Here is the top of the power station itself as seen from the dock at the end of the lake.  This is the first hydro power plant in the world to refrain from raising the level of the lake.  Instead, the lake's volume is carefully regulated to mimic natural flood and drought cycles while providing a fairly constant stream of electricity from the power plant. The project is literally "groundbreaking" because it relies on holes drilled deep into the schist bedrock of Fiordland.  Instead of water falling over a dam, the water falls straight down 8 drilled tubes at the edge of Lake Manapouri to reach the turbines, which spin the generators seen here in the massive underground equipment room.  A truck access tunnel spirals down through the mountain to get here, almost as low as sea level.  Nearly-horizontal tunnels take the water from the turbines out to Doubtful sound, about 20 km away.  The project took nearly 15 years to complete.
We then took a bus over the pass to Doubtful Sound, seen here enshouded in mist...  can you *believe* how gorgeous this place is?? Quite a few waterfalls poured down the steep hillsides.  Just to the right of this picture is the end of the "tailrace" tubes from the power station.
The guide took us (about a dozen people) out into Doubtful Sound on this boat.
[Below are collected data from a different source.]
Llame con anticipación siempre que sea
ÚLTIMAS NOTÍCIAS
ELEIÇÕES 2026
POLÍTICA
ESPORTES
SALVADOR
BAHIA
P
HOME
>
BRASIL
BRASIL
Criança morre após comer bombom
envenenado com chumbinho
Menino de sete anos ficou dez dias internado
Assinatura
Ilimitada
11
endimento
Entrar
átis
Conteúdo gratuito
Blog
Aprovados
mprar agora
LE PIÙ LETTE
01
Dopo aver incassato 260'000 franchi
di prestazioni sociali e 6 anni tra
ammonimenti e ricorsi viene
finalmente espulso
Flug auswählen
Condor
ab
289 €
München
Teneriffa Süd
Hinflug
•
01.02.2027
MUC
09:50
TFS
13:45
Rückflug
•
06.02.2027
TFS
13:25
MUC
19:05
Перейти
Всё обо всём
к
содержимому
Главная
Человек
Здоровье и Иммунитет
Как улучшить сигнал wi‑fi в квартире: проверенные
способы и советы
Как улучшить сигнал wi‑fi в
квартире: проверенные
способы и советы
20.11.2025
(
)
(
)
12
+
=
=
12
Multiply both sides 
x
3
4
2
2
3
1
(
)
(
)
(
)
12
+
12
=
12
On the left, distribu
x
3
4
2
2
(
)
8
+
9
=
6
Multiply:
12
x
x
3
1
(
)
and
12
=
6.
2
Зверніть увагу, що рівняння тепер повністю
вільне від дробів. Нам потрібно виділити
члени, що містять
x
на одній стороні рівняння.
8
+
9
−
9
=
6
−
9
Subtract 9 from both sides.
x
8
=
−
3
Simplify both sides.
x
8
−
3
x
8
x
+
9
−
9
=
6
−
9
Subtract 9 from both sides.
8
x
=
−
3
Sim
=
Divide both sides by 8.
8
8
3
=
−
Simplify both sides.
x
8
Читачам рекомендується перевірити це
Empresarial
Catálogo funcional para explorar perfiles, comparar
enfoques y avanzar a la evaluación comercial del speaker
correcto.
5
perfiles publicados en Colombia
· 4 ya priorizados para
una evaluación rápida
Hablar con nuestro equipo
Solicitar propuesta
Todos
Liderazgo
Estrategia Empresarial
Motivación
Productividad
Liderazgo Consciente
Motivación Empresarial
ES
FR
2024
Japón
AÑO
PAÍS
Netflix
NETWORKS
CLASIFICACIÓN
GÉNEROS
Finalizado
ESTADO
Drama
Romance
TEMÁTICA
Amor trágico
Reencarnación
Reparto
Most of the whiteish streaks seen on the mountainside are not actually waterfalls but "tree slides"!  Apparently since the mountains are so steep and the rock is so hard, the tree roots do everything they can to get a stronghold, including linking into other trees' root systems.  So when one tree falls, usually during a windstorm or earthquake, it takes with it all the trees in the surrounding area.  Many of the treeslides seen here occurred during a large earthquake a few months ago (August).
Robin chills out at the back of the boat as we cruise along Doubtful Sound. I just couldn't get enough of the scenery in Fiordland.
When we arrived at the end of the fiord, we found a whole colony of sea lions!  Click the picture for a movie of them! Looking out to sea from the edge of the fiord.  Huge waves come in and crash against the rocks here.
Can you find the yellow-crested penguin???  It is just to the right of center.  But this is also just a cool picture of the rocks. This is a classic view of the U-shaped, glacier carved valleys that make up Fiordland.
We pulled into a side bay and relaxed with some tea and cookies! ... then took the bus over the pass and the boat across the lake...
... and the shuttle back to Te Anau via the ubiquitous NZ sheep farms. :) I spent several more days in Te Anau, admiring the spring flowers, checking out coffee shops, seeing movies...
but mostly studying for my upcoming Poli Sci exam by the shores of this gorgeous, gorgeous lake.  This has got to be the best study spot *ever*! So I was sitting there studying and watching the helicopter take off, and come back, and take off... and finally I thought "I have to do that!"  So I went on a helicopter ride!!!  I'm pretty sure this is Lake Manapouri again, but as seen from the air this time. :)
We landed briefly at this lovely little lake in the Kepler Mtns. Posing by the helicopter :)
We flew along one of NZ's "great walks", over snowy mountain ridges and finally back over Lake Te Anau.  It was crazy cool.